Do tests really matter? Whether they accurately reflect how much children have learned is a question many teachers would answer with an emphatic No But as the movement for standardized testing sweeps the nation, it is clear that tests do matter: When children don't do well on them, they suffer. Children at the Center provides solutions for resolving the ethical and practical dilemmas posed by this trend. It was written by teachers who have seen otherwise well-respected schools damaged by poor test scores . . . who have personally struggled with assessment that doesn't align well with curriculums . . . who have discovered that most teachers are ill-equipped to confidently interpret norm-referenced test scores, and therefore be effective advocates for students. Mostly, it is written from a pragmatic perspective geared toward the needs of children. To that end, readers will find: an innovative, ethical, inquiry-, and workshop-based approach to test preparation practical, teacher-ready workshops and student materials that have been field tested in several states; and refined based on classroom teacher feedback models of responses to real-life questions parents typically ask about testing a teacher-friendly review of norm-referenced test construction and interpretation. As standardized tests continue to shape curriculums, and teachers are held more and more accountable for student performance, Children at the Center will prove essential in helping us pass the real test: preparing children for the future.

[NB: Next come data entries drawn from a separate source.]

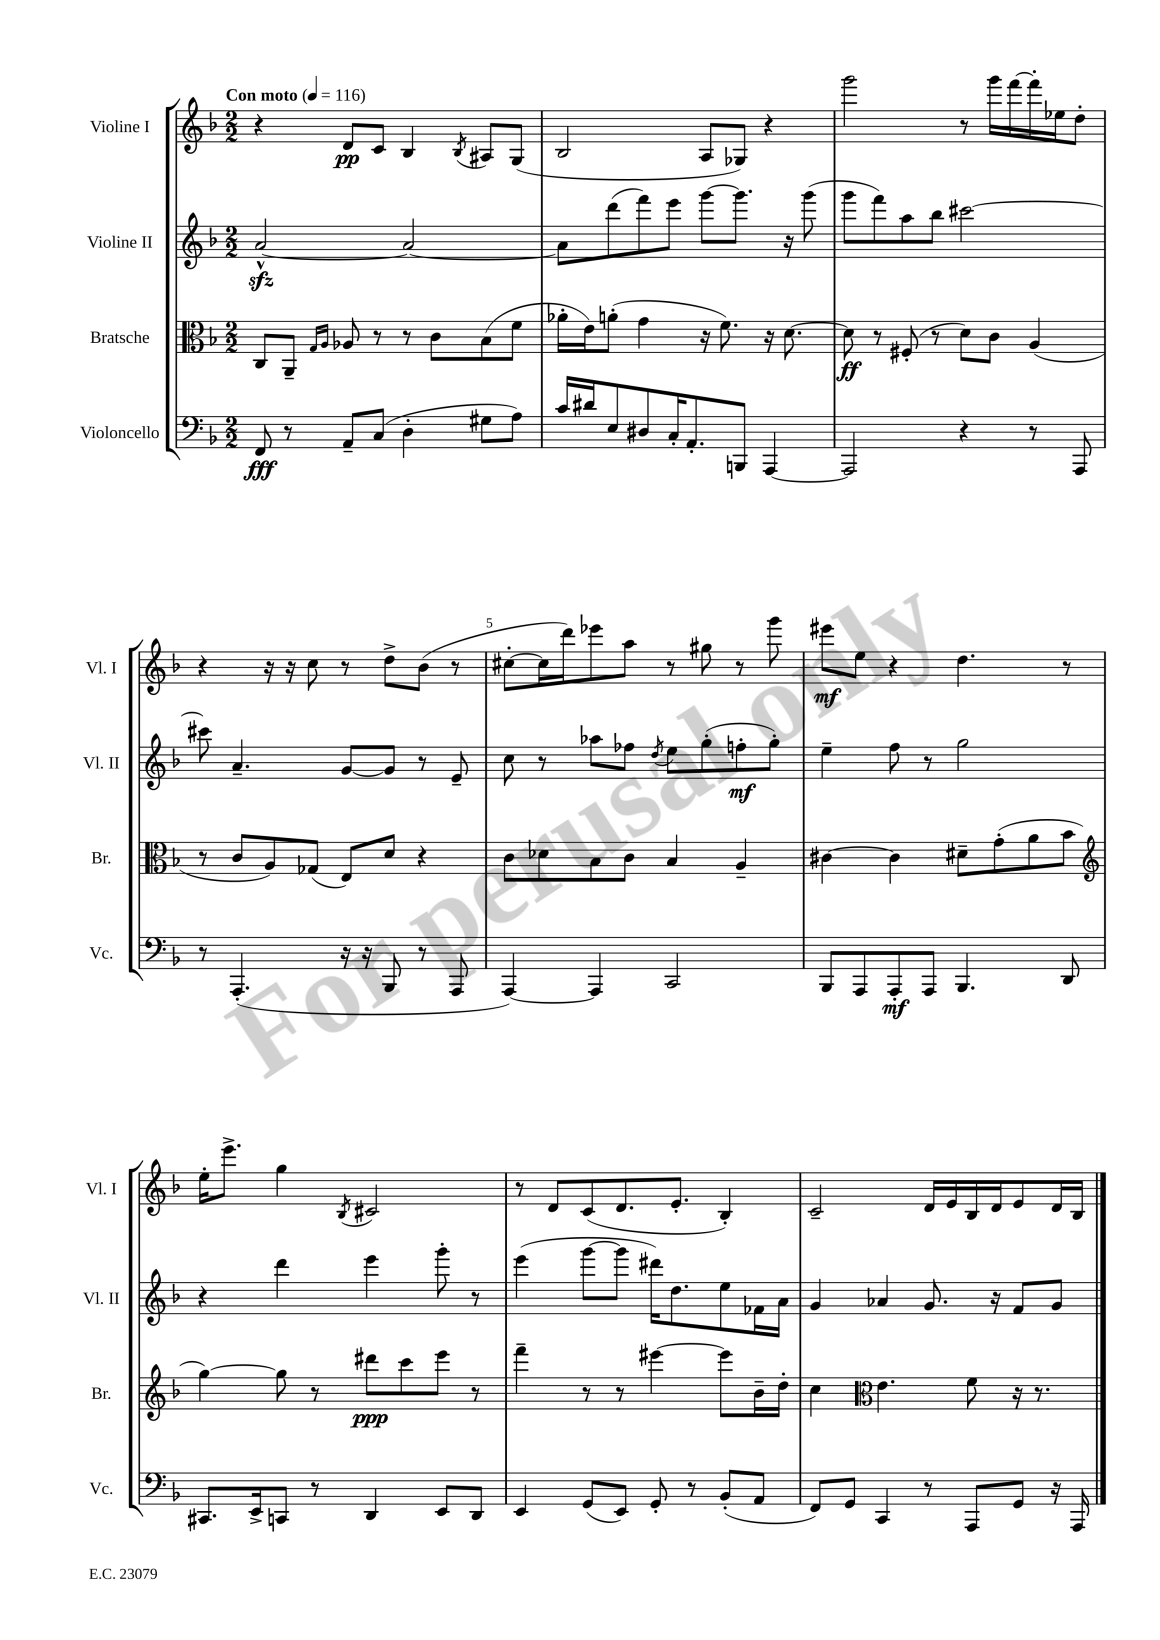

**kern	**kern	**kern	**kern
*staff4	*staff3	*staff2	*staff1
*clefF4	*clefC3	*clefG2	*clefG2
*k[b-]	*k[b-]	*k[b-]	*k[b-]
*M2/2	*M2/2	*M2/2	*M2/2
*MM116	*MM116	*MM116	*MM116
8FF/	8C/L	[2a^^/	4r
8r	8AA~/J	.	.
.	16qqG/LL	.	.
.	16qqA/JJ	.	.
8AA~/L	8A-/	.	8d/L
(8C/J	8r	.	8c/J
4D'\	8r	2a/_	4B-/
.	8c\L	.	.
.	.	.	8qB-/
8G#\L	(8B-\	.	8A#/L
8A\J)	8f\J	.	(8G/J
=	=	=	=
16c/LL	16a-'\LL	8a\]L	2B-/
16d#/J	16e\J)	.	.
8E/	(8a'\J	(8ddd\	.
8D#/	4g\	8fff\)	.
16C'/K	.	8eee\J	.
8.AA'/	.	.	.
.	16r	[8ggg\L	8A/L
.	8.f\)	.	.
8BBB/J	.	8.ggg\]J	8G-/J)
[4AAA/	16r	.	4r
.	[8.d\	16r	.
.	.	(8ggg\	.
=	=	=	=
2AAA/]	8d\]	8ggg\L	2ggg\
.	8r	8fff\)	.
.	(8F#'/	8aa\	.
.	8r	8bb-\J	.
4r	8d\L)	[2ccc#\	8r
.	8c\J	.	16ggg\LL
.	.	.	[16fff\
8r	(4A/	.	16fff'\]
.	.	.	16ee-\J
8AAA/	.	.	8dd'\J
=	=	=	=
8r	8r	8ccc#\]	4r
(4.AAA'/	8c/L	4.a~/	.
.	8A/)	.	16r
.	.	.	16r
.	(8G-/J	.	8cc\
16r	8E/L)	[8g/L	8r
16r	.	.	.
8BBB-/	8d/J	8g/]J	8dd^\L
8r	4r	8r	(8b-\J
8AAA/	.	8e~/	8r
=	=	=	=
[4AAA/)	8c\L	8cc\	[8cc#'\L
.	8d-\	8r	16cc#\]L
.	.	.	16ddd\J)
4AAA/]	8B-\	8aa-\L	8eee-\
.	8c\J	8ff-\J	8aa\J
.	.	8qdd/	.
2CC/	4B-/	8ee\L	8r
.	.	(8gg'\	8gg#\
.	4A~/	8ff'\	8r
.	.	8gg'\J)	8ggg\
=	=	=	=
8BBB-/L	[4c#\	4ee~\	8eee#\L
8AAA/	.	.	8ee\J
8AAA'/	4c#\]	8ff\	4r
8AAA/J	.	8r	.
4.BBB-/	8d#~\L	2gg\	4.dd\
.	(8g'\	.	.
.	8a\	.	.
8DD/	8b-\J	.	8r
=	=	=	=
*	*clefG2	*	*
8.CC#/L	[4gg\)	4r	16ee'\LK
.	.	.	8.eee^\J
16EE^/k	.	.	.
8CC/J	8gg\]	4ddd\	4gg\
8r	8r	.	.
.	.	.	8qB-/
4DD/	8ddd#\L	4eee\	2c#/
.	8ccc\	.	.
8EE/L	8eee\J	8ggg'\	.
8DD/J	8r	8r	.
=	=	=	=
4EE/	4fff~\	(4eee\	8r
.	.	.	8d/L
(8GG/L	8r	[8ggg\L	(8c/
8EE/J)	8r	8ggg\]J	8.d/
8GG'/	[4eee#\	16ddd#\LK)	.
.	.	8.dd\	8.e'/J
8r	.	.	.
(8BB-'/L	8eee#\]L	8ee\	4B-'/)
8AA/J	16b-~\L	16f-\L	.
.	16dd'\JJ	16a\JJ	.
=	=	=	=
8FF/L)	4cc\	4g/	2c~/
8GG/J	.	.	.
*	*clefC3	*	*
4CC/	4.e\	4a-/	.
8r	.	8.g/	16d/LL
.	.	.	16e/
8AAA/L	8f\	.	16B-/
.	.	16r	16d/J
8GG/J	16r	8f/L	8e/
.	8.r	.	.
16r	.	8g/J	16d/L
16AAA/	.	.	16B-/JJ
==	==	==	==
*-	*-	*-	*-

Help your students learn how to deal with standardized tests
Published by Thriftbooks.com User , 19 years ago
This book grew out of ten one hour workshops for upper-elementary school kids that the authors developed working with classroom teachers. The seventy-nine fifth graders who did the first version of these raised their median performance on the total battery of the district's annual normed multiple choice achievement test from a normal curve equivalent of 41 to a normal curve equivalent of 65.7. (Detailed step by step accounts of what the teachers and kids did and why are the heart of the book, and the materials they used are in an appendix.) The workshops focus on collaborative activities that help students learn how to show more of what they actually know on tests like these, paying some attention to helping them manage their feelings as well as attention to helping them understand how the questions work and ways to go about answering them successfully. Other chapters discuss issues teachers face in explaining norm-referenced results to parents and what teachers can and can't ethically do about helping kids improve their test taking. (One gives a clear comprehensible review of some relatively sophisticated and practically important issues about how norm-referenced tests are constructed and what the results can and can't actually be used for, too.) This is a smart, principled and practical book that will be especially useful to teachers who'd like to use collaborative, inquiry based learning to help their students do better on multiple choice, standardized assessments.